The profile of the Doi Ithanon climb.

The profile of the Doi Ithanon climb, which rises more than 2,000m in 28.3km.



Somewhere in my mind a voice noted how ridiculous it was to feel like I was almost done, when 9km averaging 10% still remained. But I felt refreshed, like I was riding with a brisk tailwind. For the first time I felt free to dig the toes in and dance out of the saddle, to attack the sharply graded hairpins. It’s incredible what you can do when the end is in sight — to make the suffering end faster, to paraphrase Marco Pantani.

The way pain dissolves — effervesces — when you reach the summit, is something magical.

At the top of Doi Inthanon dozens of monks were among the many tourists who’d ridden in taxis to see the summit. I couldn’t help but feel they were missing out on something intensely spiritual by being driven up this magnificent mountain, by not experiencing the transcendent sensation that comes with hours of sustained physical effort.

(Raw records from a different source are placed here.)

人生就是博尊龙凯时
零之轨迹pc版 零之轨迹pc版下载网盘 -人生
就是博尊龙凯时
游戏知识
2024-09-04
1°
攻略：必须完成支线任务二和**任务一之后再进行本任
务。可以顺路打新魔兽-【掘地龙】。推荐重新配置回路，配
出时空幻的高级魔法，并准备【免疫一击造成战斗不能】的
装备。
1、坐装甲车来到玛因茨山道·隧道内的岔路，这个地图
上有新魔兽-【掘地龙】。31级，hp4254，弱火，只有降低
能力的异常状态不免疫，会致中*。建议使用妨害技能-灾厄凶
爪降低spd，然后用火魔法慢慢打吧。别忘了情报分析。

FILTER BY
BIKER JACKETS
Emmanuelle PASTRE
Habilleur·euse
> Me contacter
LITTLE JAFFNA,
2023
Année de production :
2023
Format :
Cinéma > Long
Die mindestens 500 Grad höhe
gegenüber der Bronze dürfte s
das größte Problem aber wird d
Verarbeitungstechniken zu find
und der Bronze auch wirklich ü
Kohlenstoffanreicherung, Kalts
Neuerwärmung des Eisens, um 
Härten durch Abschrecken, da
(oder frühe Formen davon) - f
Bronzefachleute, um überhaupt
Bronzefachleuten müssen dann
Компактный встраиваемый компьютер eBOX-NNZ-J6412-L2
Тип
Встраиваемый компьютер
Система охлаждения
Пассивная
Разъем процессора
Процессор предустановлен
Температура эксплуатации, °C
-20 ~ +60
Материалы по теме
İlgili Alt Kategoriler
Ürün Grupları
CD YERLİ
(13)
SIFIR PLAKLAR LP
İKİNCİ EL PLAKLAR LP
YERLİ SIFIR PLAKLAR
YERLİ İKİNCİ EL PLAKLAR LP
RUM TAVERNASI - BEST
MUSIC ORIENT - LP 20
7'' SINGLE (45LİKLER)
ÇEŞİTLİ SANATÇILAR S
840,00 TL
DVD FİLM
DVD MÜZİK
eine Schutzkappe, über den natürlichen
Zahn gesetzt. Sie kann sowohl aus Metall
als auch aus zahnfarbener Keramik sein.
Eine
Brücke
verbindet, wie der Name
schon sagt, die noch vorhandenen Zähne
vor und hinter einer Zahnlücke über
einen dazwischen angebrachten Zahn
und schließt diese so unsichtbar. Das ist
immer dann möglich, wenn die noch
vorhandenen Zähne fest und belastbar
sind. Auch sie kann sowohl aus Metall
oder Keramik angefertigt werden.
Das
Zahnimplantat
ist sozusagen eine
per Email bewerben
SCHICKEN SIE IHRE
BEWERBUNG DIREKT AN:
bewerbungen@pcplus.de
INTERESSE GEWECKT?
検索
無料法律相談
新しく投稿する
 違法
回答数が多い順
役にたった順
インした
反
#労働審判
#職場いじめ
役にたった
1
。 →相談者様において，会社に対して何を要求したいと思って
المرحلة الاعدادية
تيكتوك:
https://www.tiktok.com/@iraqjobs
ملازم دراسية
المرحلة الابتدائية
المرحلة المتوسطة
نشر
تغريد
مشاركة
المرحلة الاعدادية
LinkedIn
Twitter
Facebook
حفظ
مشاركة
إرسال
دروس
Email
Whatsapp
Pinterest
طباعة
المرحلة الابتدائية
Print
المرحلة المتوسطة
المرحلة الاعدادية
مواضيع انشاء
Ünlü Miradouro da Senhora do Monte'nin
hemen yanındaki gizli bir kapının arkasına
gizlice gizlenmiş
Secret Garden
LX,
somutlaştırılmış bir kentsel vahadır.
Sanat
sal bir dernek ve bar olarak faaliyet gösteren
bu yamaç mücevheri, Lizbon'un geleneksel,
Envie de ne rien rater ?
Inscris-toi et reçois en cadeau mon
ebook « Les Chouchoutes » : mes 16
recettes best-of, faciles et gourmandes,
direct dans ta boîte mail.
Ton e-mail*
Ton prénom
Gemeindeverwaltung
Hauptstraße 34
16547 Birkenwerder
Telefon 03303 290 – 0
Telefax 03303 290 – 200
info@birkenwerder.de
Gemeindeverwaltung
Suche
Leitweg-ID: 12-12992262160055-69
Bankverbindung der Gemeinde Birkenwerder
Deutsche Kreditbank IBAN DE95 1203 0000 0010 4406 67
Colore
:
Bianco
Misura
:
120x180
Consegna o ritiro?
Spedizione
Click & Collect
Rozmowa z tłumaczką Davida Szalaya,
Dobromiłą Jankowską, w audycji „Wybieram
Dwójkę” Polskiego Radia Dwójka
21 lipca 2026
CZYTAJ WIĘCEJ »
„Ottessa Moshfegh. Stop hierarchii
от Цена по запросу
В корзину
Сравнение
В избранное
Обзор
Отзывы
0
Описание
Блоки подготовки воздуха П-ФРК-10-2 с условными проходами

After recovering at the top I rolled slowly down again, looking for Oscar. I met him 2km from the summit, the steepest thankfully behind him. I turned back up the road and pedalled up beside him, reached my arm around his shoulder and gave him some encouragement. Side by side, we rode the final stretch together, enjoying the sense of completion.

After descending the 45km down the eastern side of the mountain, we decided to call it a day. We stopped and bought a couple of beers, flagged down a ute headed for Chiang Mai, threw our bikes in the back before climbing in ourselves.

As the car sped off down the highway, we cracked a beer, felt the wind in our hair, and rejoiced at the end of a very special week’s riding.